Chef du département des Affaires internationales au ministère de la Culture de 1995 à 1999 puis directeur général de la Villa Arson à Nice, Alain Lombard est aujourd’hui commissaire général pour la France des Années croisées France-Chine 2003-2005. Il publie en septembre Politique culturelle internationale : le modèle français face à la mondialisation (Actes Sud). Il commente l’actualité.
Présidées par Jean-Pierre Angremy, les Années croisées France-Chine, dont vous êtes le commissaire général pour la France, se sont ouvertes avec l’exposition “Alors la Chine ?” au Centre Georges-Pompidou. Quels sont les principaux événements à venir ?

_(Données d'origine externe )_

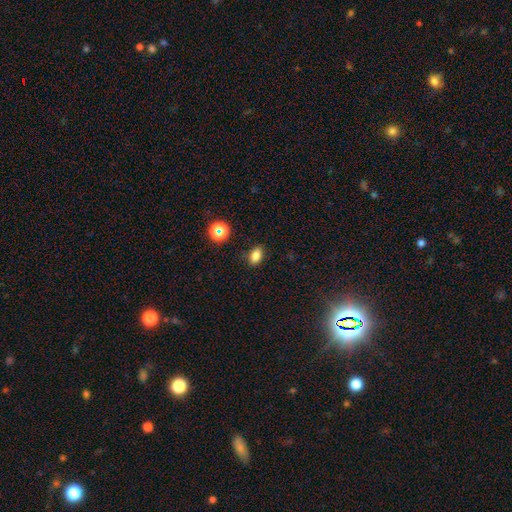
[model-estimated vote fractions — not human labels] A smooth galaxy with no disk features (82%) that is in between round and cigar-shaped (83%). Merging: none (85%).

Après plusieurs expositions présentées en avant-première, celle dont vous parlez mais aussi la quinzaine d’expositions de photographes chinois à Arles (un panorama au sein duquel se détachent notamment les travaux troublants de Gao Bo ou de la jeune Chen Linyang), l’Année de la Chine en France va véritablement commencer en octobre. Elle s’achèvera en juillet 2004. Pendant les dix prochains mois, les rendez-vous vont se multiplier, qu’ils concernent la “Chine éternelle”, la “Chine des traditions et de la diversité” et la “Chine des créateurs et de la modernité”.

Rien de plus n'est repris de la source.